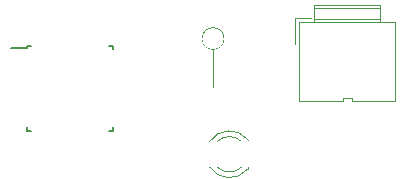
<source format=gto>
%TF.GenerationSoftware,KiCad,Pcbnew,(5.0.0)*%
%TF.CreationDate,2018-10-06T18:40:39-06:00*%
%TF.ProjectId,Lector infrarojoV2,4C6563746F7220696E667261726F6A6F,rev?*%
%TF.SameCoordinates,Original*%
%TF.FileFunction,Legend,Top*%
%TF.FilePolarity,Positive*%
%FSLAX46Y46*%
G04 Gerber Fmt 4.6, Leading zero omitted, Abs format (unit mm)*
G04 Created by KiCad (PCBNEW (5.0.0)) date 10/06/18 18:40:39*
%MOMM*%
%LPD*%
G01*
G04 APERTURE LIST*
%ADD10C,0.120000*%
%ADD11C,0.150000*%
%ADD12C,3.400000*%
%ADD13R,2.200000X2.200000*%
%ADD14C,2.200000*%
%ADD15R,3.400000X3.400000*%
%ADD16C,1.800000*%
%ADD17O,1.800000X1.800000*%
%ADD18R,2.000000X0.950000*%
%ADD19R,0.950000X2.000000*%
G04 APERTURE END LIST*
D10*
X186157665Y-100703608D02*
G75*
G03X189390000Y-100860516I1672335J1078608D01*
G01*
X186157665Y-98546392D02*
G75*
G02X189390000Y-98389484I1672335J-1078608D01*
G01*
X186788870Y-100704837D02*
G75*
G03X188870961Y-100705000I1041130J1079837D01*
G01*
X186788870Y-98545163D02*
G75*
G02X188870961Y-98545000I1041130J-1079837D01*
G01*
X189390000Y-100861000D02*
X189390000Y-100705000D01*
X189390000Y-98545000D02*
X189390000Y-98389000D01*
X193400000Y-88100000D02*
X193400000Y-90300000D01*
X194700000Y-88100000D02*
X193400000Y-88100000D01*
X198190000Y-95130000D02*
X201870000Y-95130000D01*
X197420000Y-95130000D02*
X193740000Y-95130000D01*
X197420000Y-95130000D02*
X197420000Y-94870000D01*
X197420000Y-94870000D02*
X198190000Y-94870000D01*
X198190000Y-94870000D02*
X198190000Y-95130000D01*
X195010000Y-88140000D02*
X200600000Y-88140000D01*
X195010000Y-87250000D02*
X200600000Y-87250000D01*
X201870000Y-88390000D02*
X201870000Y-90300000D01*
X193740000Y-88390000D02*
X193740000Y-90300000D01*
X195010000Y-87000000D02*
X200600000Y-87000000D01*
X200600000Y-88390000D02*
X200600000Y-87000000D01*
X195010000Y-88390000D02*
X195010000Y-87000000D01*
X193740000Y-88390000D02*
X201870000Y-88390000D01*
X193740000Y-90300000D02*
X193740000Y-95130000D01*
X201870000Y-95130000D02*
X201870000Y-90300000D01*
X187370000Y-89825000D02*
G75*
G03X187370000Y-89825000I-920000J0D01*
G01*
X186450000Y-90745000D02*
X186450000Y-93905000D01*
D11*
X170725001Y-90425001D02*
X170725001Y-90650001D01*
X177975001Y-90425001D02*
X177975001Y-90750001D01*
X177975001Y-97675001D02*
X177975001Y-97350001D01*
X170725001Y-97675001D02*
X170725001Y-97350001D01*
X170725001Y-90425001D02*
X171050001Y-90425001D01*
X170725001Y-97675001D02*
X171050001Y-97675001D01*
X177975001Y-97675001D02*
X177650001Y-97675001D01*
X177975001Y-90425001D02*
X177650001Y-90425001D01*
X170725001Y-90650001D02*
X169300001Y-90650001D01*
%LPC*%
D12*
X5100000Y-84725000D03*
X6975000Y-103275000D03*
X350000000Y-85450000D03*
X350000000Y-105075000D03*
D13*
X189100000Y-99625000D03*
D14*
X186560000Y-99625000D03*
D15*
X195900000Y-90300000D03*
D12*
X199780000Y-90300000D03*
D16*
X186450000Y-89825000D03*
D17*
X186450000Y-94905000D03*
D18*
X170100001Y-91250001D03*
X170100001Y-92050001D03*
X170100001Y-92850001D03*
X170100001Y-93650001D03*
X170100001Y-94450001D03*
X170100001Y-95250001D03*
X170100001Y-96050001D03*
X170100001Y-96850001D03*
D19*
X171550001Y-98300001D03*
X172350001Y-98300001D03*
X173150001Y-98300001D03*
X173950001Y-98300001D03*
X174750001Y-98300001D03*
X175550001Y-98300001D03*
X176350001Y-98300001D03*
X177150001Y-98300001D03*
D18*
X178600001Y-96850001D03*
X178600001Y-96050001D03*
X178600001Y-95250001D03*
X178600001Y-94450001D03*
X178600001Y-93650001D03*
X178600001Y-92850001D03*
X178600001Y-92050001D03*
X178600001Y-91250001D03*
D19*
X177150001Y-89800001D03*
X176350001Y-89800001D03*
X175550001Y-89800001D03*
X174750001Y-89800001D03*
X173950001Y-89800001D03*
X173150001Y-89800001D03*
X172350001Y-89800001D03*
X171550001Y-89800001D03*
M02*

</source>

Prompt: Each entry is to be written out again word for word, and any pictures are to be omitted.

Reply:
<source format=gto>
%TF.GenerationSoftware,KiCad,Pcbnew,(5.0.0)*%
%TF.CreationDate,2018-10-06T18:40:39-06:00*%
%TF.ProjectId,Lector infrarojoV2,4C6563746F7220696E667261726F6A6F,rev?*%
%TF.SameCoordinates,Original*%
%TF.FileFunction,Legend,Top*%
%TF.FilePolarity,Positive*%
%FSLAX46Y46*%
G04 Gerber Fmt 4.6, Leading zero omitted, Abs format (unit mm)*
G04 Created by KiCad (PCBNEW (5.0.0)) date 10/06/18 18:40:39*
%MOMM*%
%LPD*%
G01*
G04 APERTURE LIST*
%ADD10C,0.120000*%
%ADD11C,0.150000*%
%ADD12C,3.400000*%
%ADD13R,2.200000X2.200000*%
%ADD14C,2.200000*%
%ADD15R,3.400000X3.400000*%
%ADD16C,1.800000*%
%ADD17O,1.800000X1.800000*%
%ADD18R,2.000000X0.950000*%
%ADD19R,0.950000X2.000000*%
G04 APERTURE END LIST*
D10*
X186157665Y-100703608D02*
G75*
G03X189390000Y-100860516I1672335J1078608D01*
G01*
X186157665Y-98546392D02*
G75*
G02X189390000Y-98389484I1672335J-1078608D01*
G01*
X186788870Y-100704837D02*
G75*
G03X188870961Y-100705000I1041130J1079837D01*
G01*
X186788870Y-98545163D02*
G75*
G02X188870961Y-98545000I1041130J-1079837D01*
G01*
X189390000Y-100861000D02*
X189390000Y-100705000D01*
X189390000Y-98545000D02*
X189390000Y-98389000D01*
X193400000Y-88100000D02*
X193400000Y-90300000D01*
X194700000Y-88100000D02*
X193400000Y-88100000D01*
X198190000Y-95130000D02*
X201870000Y-95130000D01*
X197420000Y-95130000D02*
X193740000Y-95130000D01*
X197420000Y-95130000D02*
X197420000Y-94870000D01*
X197420000Y-94870000D02*
X198190000Y-94870000D01*
X198190000Y-94870000D02*
X198190000Y-95130000D01*
X195010000Y-88140000D02*
X200600000Y-88140000D01*
X195010000Y-87250000D02*
X200600000Y-87250000D01*
X201870000Y-88390000D02*
X201870000Y-90300000D01*
X193740000Y-88390000D02*
X193740000Y-90300000D01*
X195010000Y-87000000D02*
X200600000Y-87000000D01*
X200600000Y-88390000D02*
X200600000Y-87000000D01*
X195010000Y-88390000D02*
X195010000Y-87000000D01*
X193740000Y-88390000D02*
X201870000Y-88390000D01*
X193740000Y-90300000D02*
X193740000Y-95130000D01*
X201870000Y-95130000D02*
X201870000Y-90300000D01*
X187370000Y-89825000D02*
G75*
G03X187370000Y-89825000I-920000J0D01*
G01*
X186450000Y-90745000D02*
X186450000Y-93905000D01*
D11*
X170725001Y-90425001D02*
X170725001Y-90650001D01*
X177975001Y-90425001D02*
X177975001Y-90750001D01*
X177975001Y-97675001D02*
X177975001Y-97350001D01*
X170725001Y-97675001D02*
X170725001Y-97350001D01*
X170725001Y-90425001D02*
X171050001Y-90425001D01*
X170725001Y-97675001D02*
X171050001Y-97675001D01*
X177975001Y-97675001D02*
X177650001Y-97675001D01*
X177975001Y-90425001D02*
X177650001Y-90425001D01*
X170725001Y-90650001D02*
X169300001Y-90650001D01*
%LPC*%
D12*
X5100000Y-84725000D03*
X6975000Y-103275000D03*
X350000000Y-85450000D03*
X350000000Y-105075000D03*
D13*
X189100000Y-99625000D03*
D14*
X186560000Y-99625000D03*
D15*
X195900000Y-90300000D03*
D12*
X199780000Y-90300000D03*
D16*
X186450000Y-89825000D03*
D17*
X186450000Y-94905000D03*
D18*
X170100001Y-91250001D03*
X170100001Y-92050001D03*
X170100001Y-92850001D03*
X170100001Y-93650001D03*
X170100001Y-94450001D03*
X170100001Y-95250001D03*
X170100001Y-96050001D03*
X170100001Y-96850001D03*
D19*
X171550001Y-98300001D03*
X172350001Y-98300001D03*
X173150001Y-98300001D03*
X173950001Y-98300001D03*
X174750001Y-98300001D03*
X175550001Y-98300001D03*
X176350001Y-98300001D03*
X177150001Y-98300001D03*
D18*
X178600001Y-96850001D03*
X178600001Y-96050001D03*
X178600001Y-95250001D03*
X178600001Y-94450001D03*
X178600001Y-93650001D03*
X178600001Y-92850001D03*
X178600001Y-92050001D03*
X178600001Y-91250001D03*
D19*
X177150001Y-89800001D03*
X176350001Y-89800001D03*
X175550001Y-89800001D03*
X174750001Y-89800001D03*
X173950001Y-89800001D03*
X173150001Y-89800001D03*
X172350001Y-89800001D03*
X171550001Y-89800001D03*
M02*

</source>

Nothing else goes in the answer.